A la même AFP, Uber France a confirmé la tenue de réunions avec Emmanuel Macron: des rencontres qui «relevaient de ses responsabilités en tant que ministre de l’Économie et du Numérique supervisant le secteur des VTC». Idem pour l’Élysée. Macron, comme ministre de l’Économie, était «naturellement amené à échanger avec de nombreuses entreprises engagées dans la mutation profonde des services advenue au cours des années évoquées, qu’il convenait de faciliter en dénouant certains verrous administratifs ou réglementaires».

A gauche comme à droite du pouvoir français, on ne l’entend nullement de cette oreille. Patronne des députés La France insoumise (LFI, gauche radicale), Mathilde Panot a dénoncé sur Twitter un «pillage du pays», Emmanuel Macron ayant été selon elle à la fois «conseiller et ministre de François Hollande et lobbyiste pour multinationale états-unienne visant à déréguler durablement le droit du travail».

Même son de cloche auprès d’Alexis Corbière, élu de La France insoumise, qui a dit souhaiter l’ouverture d’une commission d’enquête parlementaire sur ce sujet à l’Assemblée nationale. «Le président ou celui qui va être président ne peut pas être un lobbyiste au service d’intérêts privés et d’une entreprise nord-américaine qui a plus que des délicatesses avec les États-Unis et cherche à contourner les réglementations», a-t-il estimé. «Uber mériterait bien une petite commission d’enquête» parlementaire, confirme le député communiste Pierre Dharréville.

A l’autre bord, Jordan Bardella, président du Rassemblement national (RN, extrême droite), n’y va pas de main morte. «C’était de notoriété publique, les UberFiles le démontrent une fois de plus. Malgré le ‘‘en même temps’’ permanent, le parcours d’Emmanuel Macron a une cohérence, un fil rouge: servir des intérêts privés, souvent étrangers, avant les intérêts nationaux», écrit-il sur Twitter.

Interrogé par l’AFP, l’ancien député du Parti socialiste (PS) Thomas Thévenoud, qui a donné son nom à la loi d’octobre 2014 délimitant plus précisément les droits et devoirs respectifs des taxis et des voitures de transport avec chauffeur (VTC), estime qu’Emmanuel Macron «est resté un interlocuteur privilégié» d’Uber.

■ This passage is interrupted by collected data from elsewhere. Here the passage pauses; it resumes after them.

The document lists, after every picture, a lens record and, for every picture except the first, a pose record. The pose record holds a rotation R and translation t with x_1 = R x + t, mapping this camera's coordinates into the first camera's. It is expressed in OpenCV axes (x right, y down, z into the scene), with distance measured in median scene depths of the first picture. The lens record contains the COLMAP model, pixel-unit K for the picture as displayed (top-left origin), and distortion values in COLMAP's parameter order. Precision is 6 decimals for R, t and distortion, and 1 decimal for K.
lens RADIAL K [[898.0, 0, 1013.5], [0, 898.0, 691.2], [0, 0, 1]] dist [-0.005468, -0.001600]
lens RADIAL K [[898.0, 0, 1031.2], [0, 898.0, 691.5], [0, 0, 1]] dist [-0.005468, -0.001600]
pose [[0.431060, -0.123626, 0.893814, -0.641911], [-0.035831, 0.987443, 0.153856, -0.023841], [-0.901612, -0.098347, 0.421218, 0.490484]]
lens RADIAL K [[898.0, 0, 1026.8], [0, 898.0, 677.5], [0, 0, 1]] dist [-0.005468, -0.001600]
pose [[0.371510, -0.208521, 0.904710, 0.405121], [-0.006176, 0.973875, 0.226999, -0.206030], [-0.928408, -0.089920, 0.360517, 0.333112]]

Il l’avait rencontré sur le sujet dès le printemps 2014 lorsqu’il était secrétaire général adjoint de l’Élysée. «Il a toujours cherché à dérouler le tapis rouge à Uber», estime-t-il.

L’été s’annonce donc chaud pour le président nouvellement élu. «En macronie, l’été a toujours un parfum de scandale. Après les homards de François de Rugy en 2019 ou l’affaire Benalla en 2018, le cru 2022 s’annonce piquant pour la majorité», ironise le quotidien Libération. Feuilleton à multiples rebondissements en vue.